I kept in contact with the other baristas. I went into the Southend store almost every day anyway to satisfy the caffeine addictions that everyone had developed since I’d made an appearance at the college in September. I was always on the look out for an opening.
I wasn’t fussy about those openings, either. I did jokingly ask the barista in one of the Amsterdam stores if they were hiring! (Calvin actually said that they were, and I was sorely tempted to just not board our return flight and live my life in the Netherlands)
One of my friends, Charlotte, who works in the Chelmsford store, cornered me on one rare occasion that mother and I took a trip into the town. As it’s not on the line between Southend and home, we never get the chance to go to Chelmsford as much as we’d have liked, so she made the most of her time.

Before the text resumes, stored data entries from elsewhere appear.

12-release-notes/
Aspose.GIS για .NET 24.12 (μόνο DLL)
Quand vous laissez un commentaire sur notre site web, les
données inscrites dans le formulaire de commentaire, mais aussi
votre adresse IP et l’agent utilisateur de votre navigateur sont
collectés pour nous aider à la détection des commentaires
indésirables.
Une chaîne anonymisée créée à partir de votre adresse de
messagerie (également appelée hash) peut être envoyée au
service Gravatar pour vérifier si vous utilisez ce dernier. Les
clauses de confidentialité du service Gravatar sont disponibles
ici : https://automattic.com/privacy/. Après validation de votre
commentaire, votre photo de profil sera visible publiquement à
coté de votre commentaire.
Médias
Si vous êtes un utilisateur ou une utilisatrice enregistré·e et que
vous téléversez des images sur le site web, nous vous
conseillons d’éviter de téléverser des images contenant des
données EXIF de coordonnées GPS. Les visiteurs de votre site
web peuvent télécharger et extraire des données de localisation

Sitting me down, sliding an application form under my nose and thrusting a pen into my hand is quite possibly the best thing that Charlii has ever done for me, because it led to this moment. I was disbelieving that they’d want me, having never worked with me before, but the application was diligently filled out (favourite drink – iced soya Chai tea latte in the summer, Christmas blend caramel macchiato with whipped cream in the winter) (why you’d be good at working here – because I have a photographic memory meaning I remember the regulars and the troublemakers kidding) and handed in.
Last week, I got a message from one of the baristas who I’d worked with in Southend. He had, during my time at Starbucks, been transferred to Chelmsford and had recently been promoted. He wanted me to go in as soon as possible.
And that led to the interview which was more of a catch up than anything else. Of course, we chatted technicalities such as why I wanted the job there, what the plan was long-term, but for the most part we just chatted. And I got asked to attend the OJE.
Which leads us to here. I’ve had my 4 hours working in the store, familiarizing myself with the layout and the other partners. I’ve had my debriefing, the details of which will stay private… for now.
But the message of this over-excited post is to never, ever, EVER give up, even if you really want to. If I’d given up after that first month after Starbucks, I wouldn’t have been given the opportunity I was this week. And as it happens, I’ve been wanting to spend more time in Chelmsford with two of my closest friends, so I’ve got it all figured. If only learning to drive was that easy!